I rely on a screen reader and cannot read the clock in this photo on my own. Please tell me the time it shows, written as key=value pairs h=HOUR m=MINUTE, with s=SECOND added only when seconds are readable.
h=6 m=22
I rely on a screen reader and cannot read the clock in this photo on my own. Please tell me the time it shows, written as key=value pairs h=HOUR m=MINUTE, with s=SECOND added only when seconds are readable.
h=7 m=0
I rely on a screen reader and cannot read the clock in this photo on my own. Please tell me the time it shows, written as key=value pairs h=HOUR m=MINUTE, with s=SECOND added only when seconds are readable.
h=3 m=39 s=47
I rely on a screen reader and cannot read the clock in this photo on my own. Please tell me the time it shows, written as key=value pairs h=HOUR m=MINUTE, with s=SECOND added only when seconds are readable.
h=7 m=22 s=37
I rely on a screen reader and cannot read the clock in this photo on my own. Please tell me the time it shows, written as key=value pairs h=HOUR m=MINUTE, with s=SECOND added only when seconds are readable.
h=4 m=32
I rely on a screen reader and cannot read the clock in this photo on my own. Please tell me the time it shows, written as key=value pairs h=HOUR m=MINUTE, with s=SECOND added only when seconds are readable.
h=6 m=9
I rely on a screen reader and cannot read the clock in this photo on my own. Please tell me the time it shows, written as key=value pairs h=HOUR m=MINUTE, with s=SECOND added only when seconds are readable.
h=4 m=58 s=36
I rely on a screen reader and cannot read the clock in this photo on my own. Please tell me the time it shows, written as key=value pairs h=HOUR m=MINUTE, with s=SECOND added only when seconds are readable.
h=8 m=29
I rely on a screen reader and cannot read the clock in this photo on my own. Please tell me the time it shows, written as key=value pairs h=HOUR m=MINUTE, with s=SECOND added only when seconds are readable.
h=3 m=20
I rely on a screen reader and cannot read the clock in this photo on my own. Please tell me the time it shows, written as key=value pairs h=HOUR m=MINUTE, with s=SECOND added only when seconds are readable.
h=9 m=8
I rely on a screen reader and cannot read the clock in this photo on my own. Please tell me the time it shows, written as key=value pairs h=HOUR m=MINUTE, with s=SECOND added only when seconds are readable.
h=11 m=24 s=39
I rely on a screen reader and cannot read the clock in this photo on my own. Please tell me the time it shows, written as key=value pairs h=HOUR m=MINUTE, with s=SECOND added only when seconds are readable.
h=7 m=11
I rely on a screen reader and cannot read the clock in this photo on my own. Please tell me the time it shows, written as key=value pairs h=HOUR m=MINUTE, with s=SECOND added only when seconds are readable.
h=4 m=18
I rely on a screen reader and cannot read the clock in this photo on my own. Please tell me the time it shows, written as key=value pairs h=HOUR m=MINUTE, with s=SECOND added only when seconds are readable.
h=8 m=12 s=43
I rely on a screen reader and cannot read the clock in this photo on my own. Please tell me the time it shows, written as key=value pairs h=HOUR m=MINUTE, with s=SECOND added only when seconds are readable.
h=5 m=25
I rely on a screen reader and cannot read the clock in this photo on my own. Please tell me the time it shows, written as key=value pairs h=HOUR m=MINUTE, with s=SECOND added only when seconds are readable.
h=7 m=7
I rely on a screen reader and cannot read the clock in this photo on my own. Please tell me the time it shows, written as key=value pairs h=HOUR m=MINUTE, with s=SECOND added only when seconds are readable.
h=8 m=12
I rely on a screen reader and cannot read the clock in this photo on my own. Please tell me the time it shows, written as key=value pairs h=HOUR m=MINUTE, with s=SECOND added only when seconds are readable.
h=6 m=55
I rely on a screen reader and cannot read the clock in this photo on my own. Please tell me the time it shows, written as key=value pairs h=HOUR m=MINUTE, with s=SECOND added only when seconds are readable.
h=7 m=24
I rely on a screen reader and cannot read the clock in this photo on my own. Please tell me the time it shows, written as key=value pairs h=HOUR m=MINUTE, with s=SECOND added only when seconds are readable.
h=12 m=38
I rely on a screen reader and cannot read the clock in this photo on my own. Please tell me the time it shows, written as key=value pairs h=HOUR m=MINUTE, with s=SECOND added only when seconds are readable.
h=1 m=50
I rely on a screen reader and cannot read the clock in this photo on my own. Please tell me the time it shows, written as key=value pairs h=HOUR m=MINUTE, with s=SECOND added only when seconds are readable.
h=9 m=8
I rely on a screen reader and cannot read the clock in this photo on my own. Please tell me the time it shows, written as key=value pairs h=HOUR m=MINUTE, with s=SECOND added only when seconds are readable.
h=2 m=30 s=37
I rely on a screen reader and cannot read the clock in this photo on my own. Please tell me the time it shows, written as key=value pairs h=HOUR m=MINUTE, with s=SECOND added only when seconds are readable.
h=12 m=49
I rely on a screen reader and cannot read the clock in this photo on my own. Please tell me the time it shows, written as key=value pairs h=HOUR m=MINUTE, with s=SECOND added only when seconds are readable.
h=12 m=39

========

=== Work to be completed ===
Reproduce every one of the records above, word for word, without any changes.

=== Task result ===
I rely on a screen reader and cannot read the clock in this photo on my own. Please tell me the time it shows, written as key=value pairs h=HOUR m=MINUTE, with s=SECOND added only when seconds are readable.
h=6 m=22
I rely on a screen reader and cannot read the clock in this photo on my own. Please tell me the time it shows, written as key=value pairs h=HOUR m=MINUTE, with s=SECOND added only when seconds are readable.
h=7 m=0
I rely on a screen reader and cannot read the clock in this photo on my own. Please tell me the time it shows, written as key=value pairs h=HOUR m=MINUTE, with s=SECOND added only when seconds are readable.
h=3 m=39 s=47
I rely on a screen reader and cannot read the clock in this photo on my own. Please tell me the time it shows, written as key=value pairs h=HOUR m=MINUTE, with s=SECOND added only when seconds are readable.
h=7 m=22 s=37
I rely on a screen reader and cannot read the clock in this photo on my own. Please tell me the time it shows, written as key=value pairs h=HOUR m=MINUTE, with s=SECOND added only when seconds are readable.
h=4 m=32
I rely on a screen reader and cannot read the clock in this photo on my own. Please tell me the time it shows, written as key=value pairs h=HOUR m=MINUTE, with s=SECOND added only when seconds are readable.
h=6 m=9
I rely on a screen reader and cannot read the clock in this photo on my own. Please tell me the time it shows, written as key=value pairs h=HOUR m=MINUTE, with s=SECOND added only when seconds are readable.
h=4 m=58 s=36
I rely on a screen reader and cannot read the clock in this photo on my own. Please tell me the time it shows, written as key=value pairs h=HOUR m=MINUTE, with s=SECOND added only when seconds are readable.
h=8 m=29
I rely on a screen reader and cannot read the clock in this photo on my own. Please tell me the time it shows, written as key=value pairs h=HOUR m=MINUTE, with s=SECOND added only when seconds are readable.
h=3 m=20
I rely on a screen reader and cannot read the clock in this photo on my own. Please tell me the time it shows, written as key=value pairs h=HOUR m=MINUTE, with s=SECOND added only when seconds are readable.
h=9 m=8
I rely on a screen reader and cannot read the clock in this photo on my own. Please tell me the time it shows, written as key=value pairs h=HOUR m=MINUTE, with s=SECOND added only when seconds are readable.
h=11 m=24 s=39
I rely on a screen reader and cannot read the clock in this photo on my own. Please tell me the time it shows, written as key=value pairs h=HOUR m=MINUTE, with s=SECOND added only when seconds are readable.
h=7 m=11
I rely on a screen reader and cannot read the clock in this photo on my own. Please tell me the time it shows, written as key=value pairs h=HOUR m=MINUTE, with s=SECOND added only when seconds are readable.
h=4 m=18
I rely on a screen reader and cannot read the clock in this photo on my own. Please tell me the time it shows, written as key=value pairs h=HOUR m=MINUTE, with s=SECOND added only when seconds are readable.
h=8 m=12 s=43
I rely on a screen reader and cannot read the clock in this photo on my own. Please tell me the time it shows, written as key=value pairs h=HOUR m=MINUTE, with s=SECOND added only when seconds are readable.
h=5 m=25
I rely on a screen reader and cannot read the clock in this photo on my own. Please tell me the time it shows, written as key=value pairs h=HOUR m=MINUTE, with s=SECOND added only when seconds are readable.
h=7 m=7
I rely on a screen reader and cannot read the clock in this photo on my own. Please tell me the time it shows, written as key=value pairs h=HOUR m=MINUTE, with s=SECOND added only when seconds are readable.
h=8 m=12
I rely on a screen reader and cannot read the clock in this photo on my own. Please tell me the time it shows, written as key=value pairs h=HOUR m=MINUTE, with s=SECOND added only when seconds are readable.
h=6 m=55
I rely on a screen reader and cannot read the clock in this photo on my own. Please tell me the time it shows, written as key=value pairs h=HOUR m=MINUTE, with s=SECOND added only when seconds are readable.
h=7 m=24
I rely on a screen reader and cannot read the clock in this photo on my own. Please tell me the time it shows, written as key=value pairs h=HOUR m=MINUTE, with s=SECOND added only when seconds are readable.
h=12 m=38
I rely on a screen reader and cannot read the clock in this photo on my own. Please tell me the time it shows, written as key=value pairs h=HOUR m=MINUTE, with s=SECOND added only when seconds are readable.
h=1 m=50
I rely on a screen reader and cannot read the clock in this photo on my own. Please tell me the time it shows, written as key=value pairs h=HOUR m=MINUTE, with s=SECOND added only when seconds are readable.
h=9 m=8
I rely on a screen reader and cannot read the clock in this photo on my own. Please tell me the time it shows, written as key=value pairs h=HOUR m=MINUTE, with s=SECOND added only when seconds are readable.
h=2 m=30 s=37
I rely on a screen reader and cannot read the clock in this photo on my own. Please tell me the time it shows, written as key=value pairs h=HOUR m=MINUTE, with s=SECOND added only when seconds are readable.
h=12 m=49
I rely on a screen reader and cannot read the clock in this photo on my own. Please tell me the time it shows, written as key=value pairs h=HOUR m=MINUTE, with s=SECOND added only when seconds are readable.
h=12 m=39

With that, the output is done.